Overview
Overview
This model, cais/HarmBench-Llama-2-13b-cls, is the official classifier for text behaviors within the HarmBench evaluation framework. Developed by the Center for AI Safety (CAIS), it is a 13 billion parameter Llama 2-based model specifically engineered to determine if a given text generation constitutes a harmful or undesirable behavior from a public-facing LLM. It supports both standard and contextual behavior classification.
Key Capabilities
- Automated Red Teaming: Designed to classify LLM outputs for harmful content, aiding in the automated red teaming process.
- Standard and Contextual Behavior Classification: Capable of evaluating behaviors in isolation or within a given context, providing flexibility for different testing scenarios.
- High Agreement with Human Judgments: Achieves an average agreement rate of 93.19% with human judgments on the HarmBench validation set, outperforming other classifiers like AdvBench, GPTFuzz, and Llama-Guard.

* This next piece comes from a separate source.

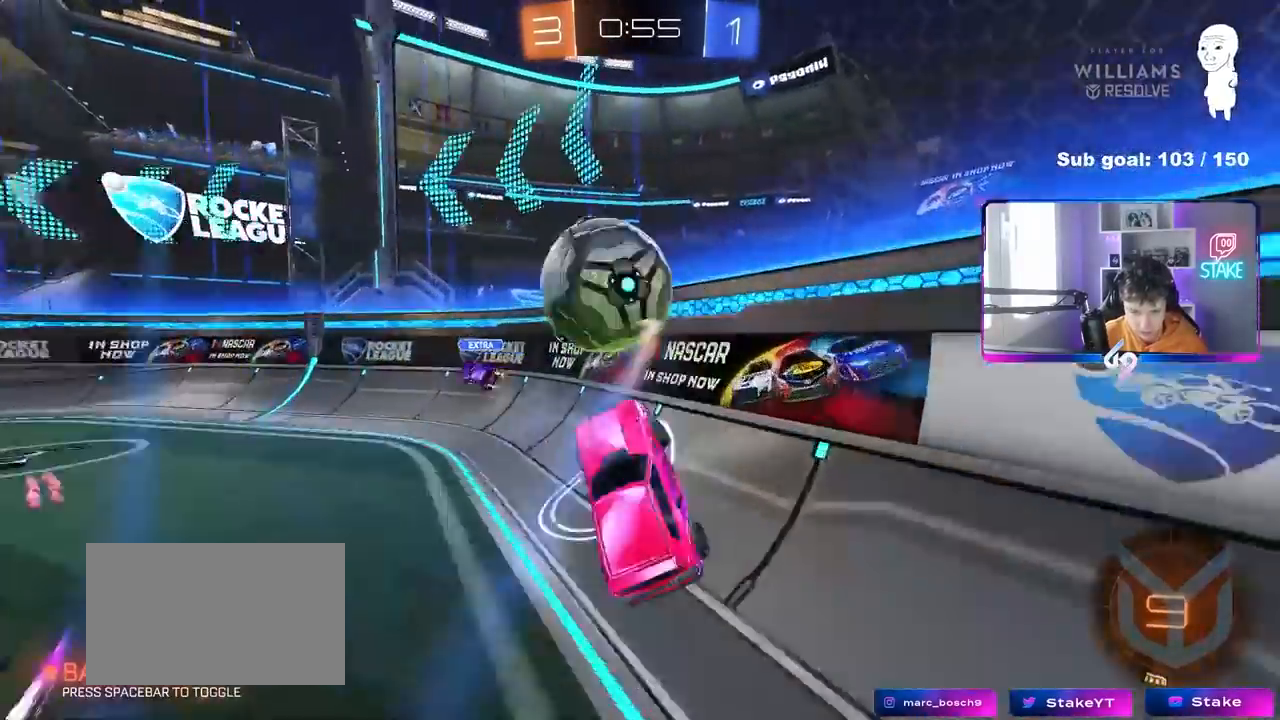
{"keys": ["a", "w"], "mouse": ["left"], "mouse_move": "still", "events": [[33, "shift", "up"], [83, "mouse_right", "down"], [83, "w", "down"], [133, "a", "up"], [217, "mouse_right", "up"], [267, "mouse_left", "down"], [317, "a", "down"], [450, "a", "up"], [500, "a", "down"]]}
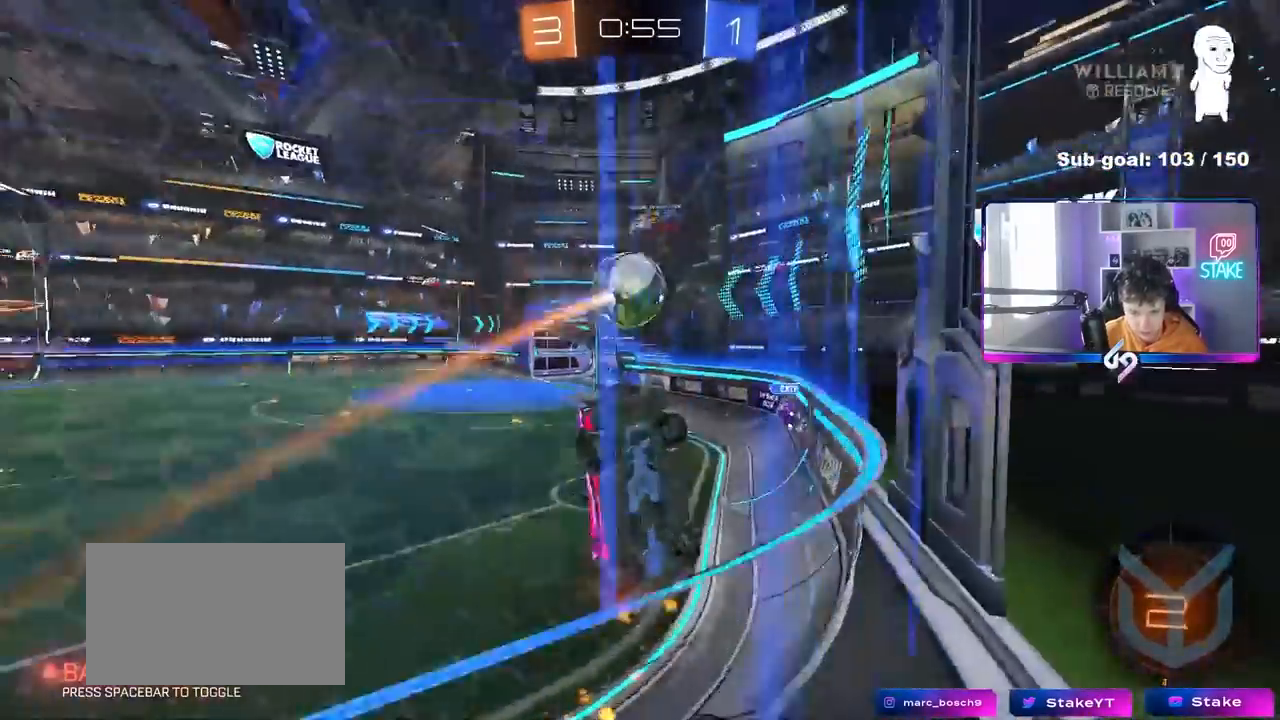
{"keys": ["a", "shift", "w"], "mouse": [], "mouse_move": "still", "events": [[100, "mouse_left", "up"], [150, "shift", "down"], [233, "shift", "up"], [417, "shift", "down"]]}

- Robust Classification Rules: Utilizes a defined set of rules to ensure unambiguous and non-minimal instances of harmful behaviors are counted, while benign or reactive generations are excluded.
Use Cases
- LLM Safety Evaluation: Ideal for researchers and developers focused on assessing and improving the safety of large language models.
- Content Moderation Research: Can be integrated into systems for identifying and flagging potentially harmful AI-generated content.
- Benchmarking: Serves as a reliable metric for comparing the safety performance of different LLMs within the HarmBench framework.